Written exercise
Copy every one of the rows below character for character, leaving out the pictures.

Given entries
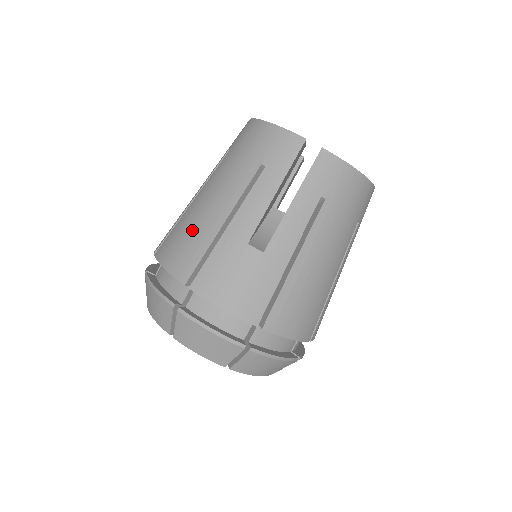
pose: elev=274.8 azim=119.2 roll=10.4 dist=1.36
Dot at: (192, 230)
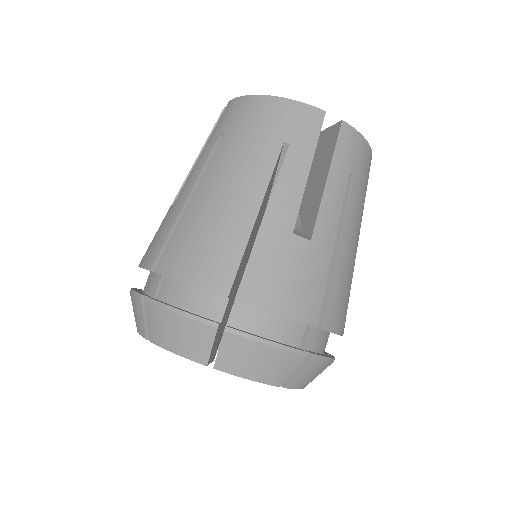
Dot at: (214, 229)
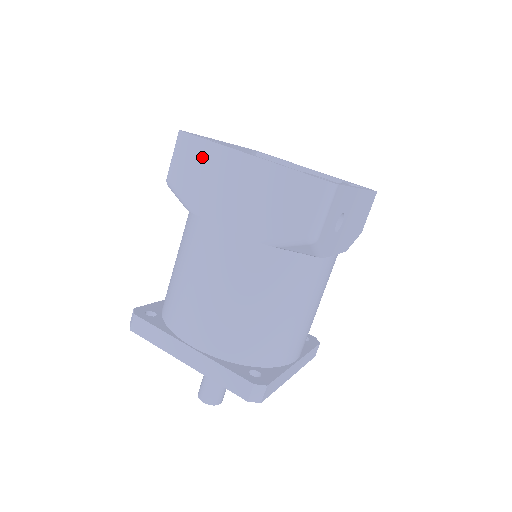
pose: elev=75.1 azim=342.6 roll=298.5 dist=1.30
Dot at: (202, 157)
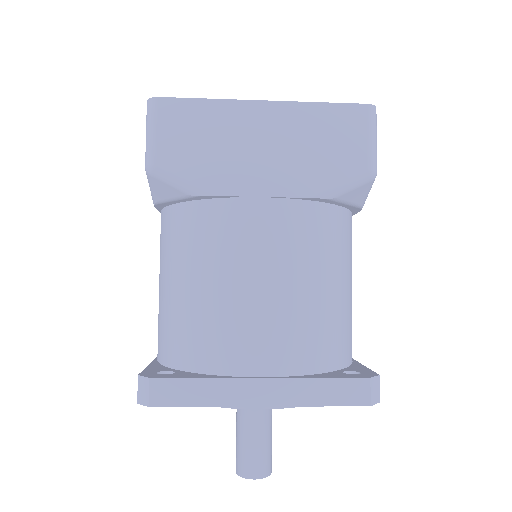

Task solution
pose: elev=274.8 azim=119.2 roll=10.4 dist=1.36
Dot at: (192, 230)
Dot at: (214, 229)
pose: elev=75.1 azim=342.6 roll=298.5 dist=1.30
Dot at: (202, 157)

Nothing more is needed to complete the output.